**YOUR INSTRUCTIONS:** Leaving out the pictures, return word for word the stretch of entries below from the line holding "participate on the" through the line holding "into multiple parts.".

====== AVAILABLE DATA

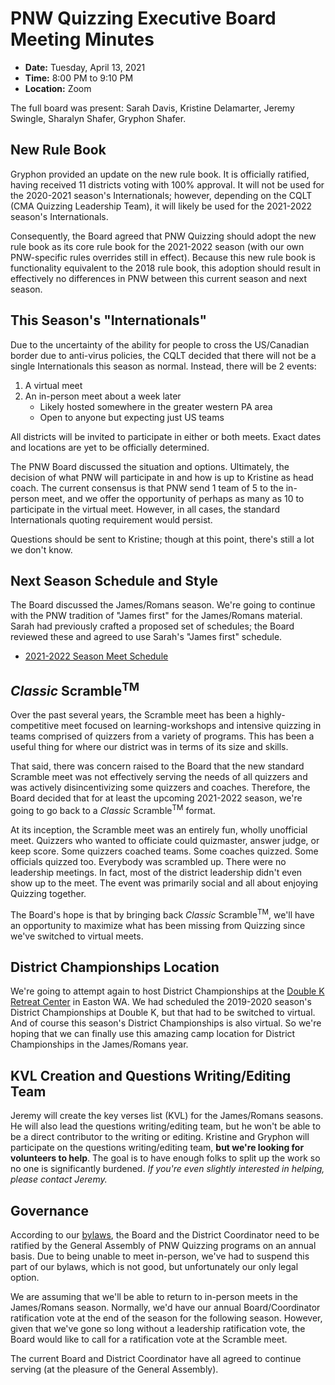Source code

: # PNW Quizzing Executive Board Meeting Minutes

- **Date:** Tuesday, April 13, 2021
- **Time:** 8:00 PM to 9:10 PM
- **Location:** Zoom

The full board was present: Sarah Davis, Kristine Delamarter, Jeremy Swingle,
Sharalyn Shafer, Gryphon Shafer.

## New Rule Book

Gryphon provided an update on the new rule book. It is officially ratified,
having received 11 districts voting  with 100% approval. It will not be used for
the 2020-2021 season's Internationals; however, depending on  the CQLT (CMA
Quizzing Leadership Team), it will likely be used for the 2021-2022 season's
Internationals.

Consequently, the Board agreed that PNW Quizzing should adopt the new rule book
as its core rule book for the 2021-2022 season (with our own PNW-specific rules
overrides still in effect). Because this new rule book is functionality
equivalent to the 2018 rule book, this adoption should result in effectively no
differences in PNW between this current season and next season.

## This Season's "Internationals"

Due to the uncertainty of the ability for people to cross the US/Canadian border
due to anti-virus policies, the CQLT decided that there will not be a single
Internationals this season as normal. Instead, there will be 2 events:

1. A virtual meet
2. An in-person meet about a week later
    - Likely hosted somewhere in the greater western PA area
    - Open to anyone but expecting just US teams

All districts will be invited to participate in either or both meets. Exact
dates and locations are yet to be officially determined.

The PNW Board discussed the situation and options. Ultimately, the decision of
what PNW will participate in and how is up to Kristine as head coach. The
current consensus is that PNW send 1 team of 5 to the in-person meet, and we
offer the opportunity of perhaps as many as 10 to participate in the virtual
meet. However, in all cases, the standard Internationals quoting requirement
would persist.

Questions should be sent to Kristine; though at this point, there's still a lot
we don't know.

## Next Season Schedule and Style

The Board discussed the James/Romans season. We're going to continue with the
PNW tradition of "James first" for the James/Romans material. Sarah had
previously crafted a proposed set of schedules; the Board reviewed these and
agreed to use Sarah's "James first" schedule.

- [2021-2022 Season Meet Schedule](../../2021-2022_season/meet_schedule.md)

## <i>Classic</i> Scramble<sup>TM</sup>

Over the past several years, the Scramble meet has been a highly-competitive
meet focused on learning-workshops and intensive quizzing in teams comprised of
quizzers from a variety of programs. This has been a useful thing for where our
district was in terms of its size and skills.

That said, there was concern raised to the Board that the new standard Scramble
meet was not effectively serving the needs of all quizzers and was actively
disincentivizing some quizzers and coaches. Therefore, the Board decided that
for at least the upcoming 2021-2022 season, we're going to go back to a
<i>Classic</i> Scramble<sup>TM</sup> format.

At its inception, the Scramble meet was an entirely fun, wholly unofficial meet.
Quizzers who wanted to officiate could quizmaster, answer judge, or keep score.
Some quizzers coached teams. Some coaches quizzed. Some officials quizzed too.
Everybody was scrambled up. There were no leadership meetings. In fact, most of
the district leadership didn't even show up to the meet. The event was primarily
social and all about enjoying Quizzing together.

The Board's hope is that by bringing back <i>Classic</i> Scramble<sup>TM</sup>,
we'll have an opportunity to maximize what has been missing from Quizzing since
we've switched to virtual meets.

## District Championships Location

We're going to attempt again to host District Championships at the
[Double K Retreat Center](https://www.doublek.org/)
in Easton WA. We had scheduled the 2019-2020 season's District Championships at
Double K, but that had to be switched to virtual. And of course this season's
District Championships is also virtual. So we're hoping that we can finally use
this amazing camp location for District Championships in the James/Romans year.

## KVL Creation and Questions Writing/Editing Team

Jeremy will create the key verses list (KVL) for the James/Romans seasons. He
will also lead the questions writing/editing team, but he won't be able to be a
direct contributor to the writing or editing. Kristine and Gryphon will
participate on the questions writing/editing team, **but we're looking for
volunteers to help**. The goal is to have enough folks to split up the work so
no one is significantly burdened. *If you're even slightly interested in
helping, please contact Jeremy.*

## Governance

According to our [bylaws](../bylaws.md), the Board and the District Coordinator
need to be ratified by the General Assembly of PNW Quizzing programs on an
annual basis. Due to being unable to meet in-person, we've had to suspend this
part of our bylaws, which is not good, but unfortunately our only legal option.

We are assuming that we'll be able to return to in-person meets in the
James/Romans season. Normally, we'd have our annual Board/Coordinator
ratification vote at the end of the season for the following season. However,
given that we've gone so long without a leadership ratification vote, the Board
would like to call for a ratification vote at the Scramble meet.

The current Board and District Coordinator have all agreed to continue serving
(at the pleasure of the General Assembly).
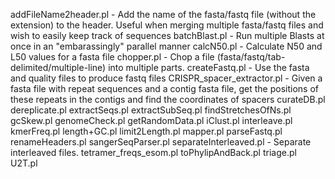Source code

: addFileName2header.pl	-	Add the name of the fasta/fastq file (without the extension) to the header. Useful when merging multiple fasta/fastq files and wish to easily keep track of sequences
batchBlast.pl	-	Run multiple Blasts at once in an "embarassingly" parallel manner
calcN50.pl	-	Calculate N50 and L50 values for a fasta file
chopper.pl	-	Chop a file (fasta/fastq/tab-delimited/multiple-line) into multiple parts.
createFastq.pl	-	Use the fasta and quality files to produce fastq files
CRISPR_spacer_extractor.pl	-	Given a fasta file with repeat sequences and a contig fasta file, get the positions of these repeats in the contigs and find the coordinates of spacers	
curateDB.pl
dereplicate.pl
extractSeqs.pl
extractSubSeq.pl
findStretchesOfNs.pl
gcSkew.pl
genomeCheck.pl
getRandomData.pl
iClust.pl
interleave.pl
kmerFreq.pl
length+GC.pl
limit2Length.pl
mapper.pl
parseFastq.pl
renameHeaders.pl
sangerSeqParser.pl
separateInterleaved.pl	-	Separate interleaved files.
tetramer_freqs_esom.pl
toPhylipAndBack.pl
triage.pl
U2T.pl
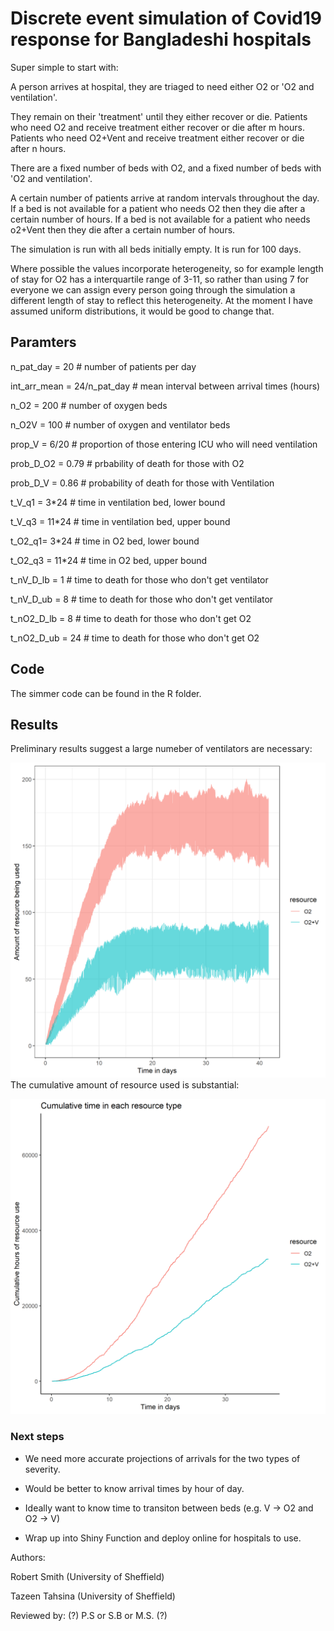 # Discrete event simulation of Covid19 response for Bangladeshi hospitals

Super simple to start with:

A person arrives at hospital, they are triaged to need either O2 or 'O2 and ventilation'.
 
They remain on their 'treatment' until they either recover or die. Patients who need O2 and receive treatment either recover  or die after m hours. Patients who need O2+Vent and receive treatment either recover or die after n hours. 
 
There are a fixed number of beds with O2, and a fixed number of beds with 'O2 and ventilation'. 
 
A certain number of patients arrive at random intervals throughout the day. If a bed is not available for a patient who needs O2 then they die after a certain number of hours. If a bed is not available for a patient who needs o2+Vent then they die after a certain number of hours.
 
The simulation is run with all beds initially empty. It is run for 100 days.
 
Where possible the values incorporate heterogeneity, so for example length of stay for O2 has a interquartile range of 3-11, so rather than using 7 for everyone we can assign every person going through the simulation a different length of stay to reflect this heterogeneity. At the moment I have assumed uniform distributions, it would be good to change that.


## Paramters
n_pat_day = 20   # number of patients per day

int_arr_mean = 24/n_pat_day # mean interval between arrival times (hours)

n_O2 = 200       # number of oxygen beds

n_O2V = 100       # number of oxygen and ventilator beds

prop_V = 6/20   # proportion of those entering ICU who will need ventilation

prob_D_O2 = 0.79 # prbability of death for those with O2

prob_D_V = 0.86  # probability of death for those with Ventilation

t_V_q1 = 3*24   # time in ventilation bed, lower bound

t_V_q3 = 11*24  # time in ventilation bed, upper bound

t_O2_q1= 3*24   # time in O2 bed, lower bound

t_O2_q3 = 11*24 # time in O2 bed, upper bound

t_nV_D_lb  = 1      # time to death for those who don't get ventilator

t_nV_D_ub  = 8      # time to death for those who don't get ventilator

t_nO2_D_lb = 8      # time to death for those who don't get O2

t_nO2_D_ub = 24      # time to death for those who don't get O2


## Code

The simmer code can be found in the R folder.

## Results

Preliminary results suggest a large numeber of ventilators are necessary:

![PLOT 1](https://github.com/RobertASmith/covid_bangladesh/blob/master/outputs/resource_use.png)
The cumulative amount of resource used is substantial:

![PLOT 1](https://github.com/RobertASmith/covid_bangladesh/blob/master/outputs/cum_resource_use.png)


### Next steps
  
  - We need more accurate projections of arrivals for the two types of severity.
  
  - Would be better to know arrival times by hour of day.
  
  - Ideally want to know time to transiton between beds (e.g. V -> O2 and O2 -> V)
  
  - Wrap up into Shiny Function and deploy online for hospitals to use.
 
 
Authors:

Robert Smith (University of Sheffield)

Tazeen Tahsina (University of Sheffield)


Reviewed by:
(?) P.S or S.B or M.S. (?)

============

**PROBLEM SOLUTION:**
participate on the questions writing/editing team, **but we're looking for
volunteers to help**. The goal is to have enough folks to split up the work so
no one is significantly burdened. *If you're even slightly interested in
helping, please contact Jeremy.*

## Governance

According to our [bylaws](../bylaws.md), the Board and the District Coordinator
need to be ratified by the General Assembly of PNW Quizzing programs on an
annual basis. Due to being unable to meet in-person, we've had to suspend this
part of our bylaws, which is not good, but unfortunately our only legal option.

We are assuming that we'll be able to return to in-person meets in the
James/Romans season. Normally, we'd have our annual Board/Coordinator
ratification vote at the end of the season for the following season. However,
given that we've gone so long without a leadership ratification vote, the Board
would like to call for a ratification vote at the Scramble meet.

The current Board and District Coordinator have all agreed to continue serving
(at the pleasure of the General Assembly).
Source code

: addFileName2header.pl	-	Add the name of the fasta/fastq file (without the extension) to the header. Useful when merging multiple fasta/fastq files and wish to easily keep track of sequences
batchBlast.pl	-	Run multiple Blasts at once in an "embarassingly" parallel manner
calcN50.pl	-	Calculate N50 and L50 values for a fasta file
chopper.pl	-	Chop a file (fasta/fastq/tab-delimited/multiple-line) into multiple parts.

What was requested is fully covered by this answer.